#### [WORK TASK]
The entries follow. Print each one exactly.

#### [INFORMATION GIVEN]

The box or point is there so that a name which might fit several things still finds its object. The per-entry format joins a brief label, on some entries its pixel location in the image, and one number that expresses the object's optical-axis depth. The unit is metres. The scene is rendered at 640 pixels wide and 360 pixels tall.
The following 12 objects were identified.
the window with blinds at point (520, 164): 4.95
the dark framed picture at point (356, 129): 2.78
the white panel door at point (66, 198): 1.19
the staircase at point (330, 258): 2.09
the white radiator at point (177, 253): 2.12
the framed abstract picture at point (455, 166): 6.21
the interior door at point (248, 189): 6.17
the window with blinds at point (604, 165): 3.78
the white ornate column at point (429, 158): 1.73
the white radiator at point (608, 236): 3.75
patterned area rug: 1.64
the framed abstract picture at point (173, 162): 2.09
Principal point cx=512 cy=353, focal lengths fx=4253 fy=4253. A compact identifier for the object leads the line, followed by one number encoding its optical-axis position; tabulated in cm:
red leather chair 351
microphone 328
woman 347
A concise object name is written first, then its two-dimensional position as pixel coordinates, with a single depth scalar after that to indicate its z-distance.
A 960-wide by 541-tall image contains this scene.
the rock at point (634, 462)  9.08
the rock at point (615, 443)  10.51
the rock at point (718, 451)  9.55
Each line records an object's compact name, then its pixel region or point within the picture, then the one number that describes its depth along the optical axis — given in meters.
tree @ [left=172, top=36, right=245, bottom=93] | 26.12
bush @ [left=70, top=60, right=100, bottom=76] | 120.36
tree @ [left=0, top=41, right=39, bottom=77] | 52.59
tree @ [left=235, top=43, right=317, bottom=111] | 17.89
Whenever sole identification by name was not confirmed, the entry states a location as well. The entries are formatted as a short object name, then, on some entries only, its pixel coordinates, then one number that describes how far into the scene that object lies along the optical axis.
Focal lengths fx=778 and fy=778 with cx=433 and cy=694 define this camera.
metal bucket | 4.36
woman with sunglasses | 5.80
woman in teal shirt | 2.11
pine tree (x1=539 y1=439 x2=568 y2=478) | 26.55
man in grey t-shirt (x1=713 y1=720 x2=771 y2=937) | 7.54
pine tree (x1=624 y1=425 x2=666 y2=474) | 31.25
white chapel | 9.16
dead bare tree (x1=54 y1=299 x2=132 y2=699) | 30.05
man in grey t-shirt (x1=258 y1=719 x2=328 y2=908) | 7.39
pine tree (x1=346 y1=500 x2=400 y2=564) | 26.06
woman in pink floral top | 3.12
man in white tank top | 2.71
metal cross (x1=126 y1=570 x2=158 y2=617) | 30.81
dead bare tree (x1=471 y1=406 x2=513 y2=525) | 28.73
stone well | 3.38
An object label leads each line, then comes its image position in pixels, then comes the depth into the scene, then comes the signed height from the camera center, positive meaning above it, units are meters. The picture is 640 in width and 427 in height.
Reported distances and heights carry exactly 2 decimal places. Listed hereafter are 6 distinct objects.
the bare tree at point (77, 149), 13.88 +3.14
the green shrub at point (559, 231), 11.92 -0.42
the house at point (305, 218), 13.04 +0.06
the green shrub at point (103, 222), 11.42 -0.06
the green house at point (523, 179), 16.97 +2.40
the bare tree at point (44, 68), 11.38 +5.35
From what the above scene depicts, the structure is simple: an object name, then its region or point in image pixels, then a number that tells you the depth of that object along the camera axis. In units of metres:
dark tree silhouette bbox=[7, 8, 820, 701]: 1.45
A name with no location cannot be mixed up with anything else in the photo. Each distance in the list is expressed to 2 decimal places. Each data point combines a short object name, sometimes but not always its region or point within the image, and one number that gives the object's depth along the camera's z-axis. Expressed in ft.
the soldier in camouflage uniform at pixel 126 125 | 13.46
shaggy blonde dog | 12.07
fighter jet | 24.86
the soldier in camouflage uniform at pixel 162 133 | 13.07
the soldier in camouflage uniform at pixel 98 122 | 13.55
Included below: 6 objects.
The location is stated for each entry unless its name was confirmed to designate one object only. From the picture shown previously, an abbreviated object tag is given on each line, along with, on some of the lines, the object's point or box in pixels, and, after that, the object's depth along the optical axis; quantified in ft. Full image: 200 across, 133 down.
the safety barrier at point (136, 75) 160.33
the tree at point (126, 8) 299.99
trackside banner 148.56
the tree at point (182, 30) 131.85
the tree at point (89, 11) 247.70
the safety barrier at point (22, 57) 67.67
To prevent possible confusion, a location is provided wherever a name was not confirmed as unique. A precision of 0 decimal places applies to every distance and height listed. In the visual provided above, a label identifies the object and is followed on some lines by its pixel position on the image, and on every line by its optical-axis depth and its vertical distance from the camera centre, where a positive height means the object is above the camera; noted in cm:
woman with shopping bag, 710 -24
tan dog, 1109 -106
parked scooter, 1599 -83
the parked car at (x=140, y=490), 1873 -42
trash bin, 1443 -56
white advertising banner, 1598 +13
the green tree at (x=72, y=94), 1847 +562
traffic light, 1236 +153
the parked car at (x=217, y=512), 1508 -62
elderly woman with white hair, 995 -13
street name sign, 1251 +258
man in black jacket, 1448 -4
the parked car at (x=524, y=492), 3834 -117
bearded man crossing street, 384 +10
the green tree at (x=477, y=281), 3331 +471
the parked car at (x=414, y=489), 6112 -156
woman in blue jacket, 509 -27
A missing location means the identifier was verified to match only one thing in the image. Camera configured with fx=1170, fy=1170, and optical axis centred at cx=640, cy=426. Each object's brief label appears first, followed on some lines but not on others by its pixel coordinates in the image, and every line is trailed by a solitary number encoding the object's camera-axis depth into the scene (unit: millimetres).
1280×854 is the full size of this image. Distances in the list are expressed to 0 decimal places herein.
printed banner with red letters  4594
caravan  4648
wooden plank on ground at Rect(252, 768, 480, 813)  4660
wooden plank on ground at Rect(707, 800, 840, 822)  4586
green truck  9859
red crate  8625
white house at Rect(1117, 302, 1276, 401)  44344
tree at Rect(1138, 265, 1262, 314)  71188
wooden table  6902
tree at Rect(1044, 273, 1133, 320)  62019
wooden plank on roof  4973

#### [SOLUTION]
The box or point is there so that a name which might fit several things still finds its object. The per-entry format joins a brief label, on some entries its pixel location in the image, and one number that expresses the object's optical-axis depth. The unit is metres. The scene is rendered at 640 pixels wide and 360 pixels tall.
The following 12 objects were identified.
the window with blinds at point (520, 164): 4.95
the dark framed picture at point (356, 129): 2.78
the white panel door at point (66, 198): 1.19
the staircase at point (330, 258): 2.09
the white radiator at point (177, 253): 2.12
the framed abstract picture at point (455, 166): 6.21
the interior door at point (248, 189): 6.17
the window with blinds at point (604, 165): 3.78
the white ornate column at point (429, 158): 1.73
the white radiator at point (608, 236): 3.75
patterned area rug: 1.64
the framed abstract picture at point (173, 162): 2.09
Principal point cx=512 cy=353, focal lengths fx=4253 fy=4253. A compact identifier for the object leads the line, followed by one number encoding its optical-axis position; tabulated in cm:
red leather chair 351
microphone 328
woman 347
A concise object name is written first, then its two-dimensional position as pixel coordinates, with a single depth scalar after that to indicate its z-distance.
A 960-wide by 541-tall image contains this scene.
the rock at point (634, 462)  9.08
the rock at point (615, 443)  10.51
the rock at point (718, 451)  9.55
Each line records an object's compact name, then its pixel region or point within the picture, then the one number that describes its depth along the optical axis — given in meters.
tree @ [left=172, top=36, right=245, bottom=93] | 26.12
bush @ [left=70, top=60, right=100, bottom=76] | 120.36
tree @ [left=0, top=41, right=39, bottom=77] | 52.59
tree @ [left=235, top=43, right=317, bottom=111] | 17.89
Whenever sole identification by name was not confirmed, the entry states a location as well. The entries are formatted as a short object name, then, on some entries only, its pixel coordinates, then one number that describes how far into the scene that object lies along the optical axis.
Focal lengths fx=778 and fy=778 with cx=433 and cy=694 define this camera.
metal bucket | 4.36
woman with sunglasses | 5.80
woman in teal shirt | 2.11
pine tree (x1=539 y1=439 x2=568 y2=478) | 26.55
man in grey t-shirt (x1=713 y1=720 x2=771 y2=937) | 7.54
pine tree (x1=624 y1=425 x2=666 y2=474) | 31.25
white chapel | 9.16
dead bare tree (x1=54 y1=299 x2=132 y2=699) | 30.05
man in grey t-shirt (x1=258 y1=719 x2=328 y2=908) | 7.39
pine tree (x1=346 y1=500 x2=400 y2=564) | 26.06
woman in pink floral top | 3.12
man in white tank top | 2.71
metal cross (x1=126 y1=570 x2=158 y2=617) | 30.81
dead bare tree (x1=471 y1=406 x2=513 y2=525) | 28.73
stone well | 3.38
An object label leads each line, then comes its image position in pixels, then comes the depth into the scene, then comes the signed height from the camera center, positive meaning above it, units are meters. The picture is 640 in width and 427 in height.
Reported distances and heights carry exactly 2 decimal places. Listed hereafter are 6 distinct objects.
the bare tree at point (77, 149), 13.88 +3.14
the green shrub at point (559, 231), 11.92 -0.42
the house at point (305, 218), 13.04 +0.06
the green shrub at point (103, 222), 11.42 -0.06
the green house at point (523, 179), 16.97 +2.40
the bare tree at point (44, 68), 11.38 +5.35
From what the above scene depicts, the structure is simple: an object name, then its region or point in image pixels, then a number that tells you the depth of that object along the camera axis. In units of metres:
dark tree silhouette bbox=[7, 8, 820, 701]: 1.45
A name with no location cannot be mixed up with anything else in the photo. Each distance in the list is expressed to 2 decimal places. Each data point combines a short object name, sometimes but not always its region or point within the image, and one number that gives the object's depth along the camera's z-axis. Expressed in ft.
the soldier in camouflage uniform at pixel 126 125 | 13.46
shaggy blonde dog | 12.07
fighter jet | 24.86
the soldier in camouflage uniform at pixel 162 133 | 13.07
the soldier in camouflage uniform at pixel 98 122 | 13.55
Included below: 6 objects.
The location is stated for each entry unless its name was confirmed to designate one object only. From the picture shown previously, an abbreviated object tag is given on each line, along with, on some of the lines, the object's point or box in pixels, and, after that, the object's depth along the optical axis; quantified in ft. Full image: 200 across, 133 down.
the safety barrier at point (136, 75) 160.33
the tree at point (126, 8) 299.99
trackside banner 148.56
the tree at point (182, 30) 131.85
the tree at point (89, 11) 247.70
the safety barrier at point (22, 57) 67.67
To prevent possible confusion, a location is provided wherever a name was not confirmed as unique. A precision of 0 decimal places applies to every distance and height listed. In the visual provided above, a label identifies the object and is followed on some lines by its pixel position on the image, and on every line by its optical-axis depth and its vertical distance from the camera centre, where a positive height means the object is above the camera; noted in cm:
woman with shopping bag, 710 -24
tan dog, 1109 -106
parked scooter, 1599 -83
the parked car at (x=140, y=490), 1873 -42
trash bin, 1443 -56
white advertising banner, 1598 +13
the green tree at (x=72, y=94), 1847 +562
traffic light, 1236 +153
the parked car at (x=217, y=512), 1508 -62
elderly woman with white hair, 995 -13
street name sign, 1251 +258
man in black jacket, 1448 -4
the parked car at (x=524, y=492), 3834 -117
bearded man crossing street, 384 +10
the green tree at (x=477, y=281), 3331 +471
the parked car at (x=414, y=489), 6112 -156
woman in blue jacket, 509 -27
A missing location means the identifier was verified to match only one thing in the image. Camera configured with fx=1170, fy=1170, and optical axis centred at cx=640, cy=426. Each object's brief label appears first, followed on some lines but not on others by its pixel coordinates in the image, and every line is trailed by a solitary number encoding the object's camera-axis depth into the scene (unit: millimetres).
1280×854 is the full size of this image. Distances in the list are expressed to 0 decimal places herein.
printed banner with red letters  4594
caravan  4648
wooden plank on ground at Rect(252, 768, 480, 813)  4660
wooden plank on ground at Rect(707, 800, 840, 822)  4586
green truck  9859
red crate  8625
white house at Rect(1117, 302, 1276, 401)  44344
tree at Rect(1138, 265, 1262, 314)  71188
wooden table  6902
tree at Rect(1044, 273, 1133, 320)  62019
wooden plank on roof  4973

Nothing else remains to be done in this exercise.